LHOKSEUMAWE Pelabuhan Internasional Samudera Pase, Krueng Geukuh, mengekspor perdana barang nonmigas Senin, 18 Januari 2016 mendatang. Kebijakan ini berdasarkan hasil rapat lanjutan antara DPRK Aceh Utara, Dinas Perindustrian dan Perdagangan (Disperindag) Aceh Utara serta beberapa pengusaha pagi tadi di Lhokseumawe, Jumat, 15 Januari 2016.
“Ekspor perdana ini merupakan sebuah proses yang dilakukan semua elemen sehingga bisa terjadi. Adanya aktivitas ini, maka kita juga nantinya akan mampu menghadapi Masyarakat Ekonomi Asean (MEA) yang menjadi tuntutan semua pihak mulai tahun 2016,” ujar Anwar, Kabid Perdagangan Luar Negeri, Disperindag Aceh Utara, kepada portalsatu.com, Jumat, 15 Januari 2015 via telepon.

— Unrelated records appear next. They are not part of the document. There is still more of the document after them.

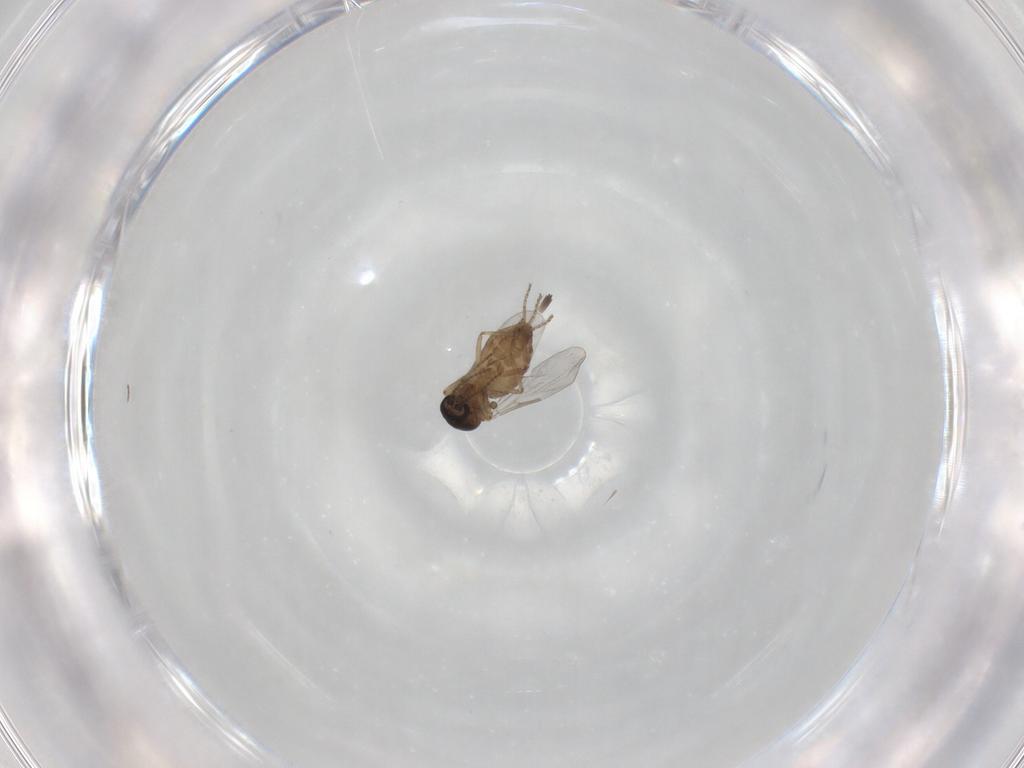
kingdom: Animalia
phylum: Arthropoda
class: Insecta
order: Diptera
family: Ceratopogonidae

Dia mengatakan ekspor perdana akan dilakukan ke Pulau Pinang, Malaysia. Sementara barang ekspornya terdiri dari pupuk organik, daun nipah, kayu manis dan berbagai rempah-rempah lainnya.
Menurut Anwar, barang-barang ini nantinya ditampung oleh perusahaan Yam Huat Tobacco Marketing Sdn. Bhd. Sedangkan PT Aceh Milenium dan PT Kuala Muda bertindak sebagai penyalur dari Aceh.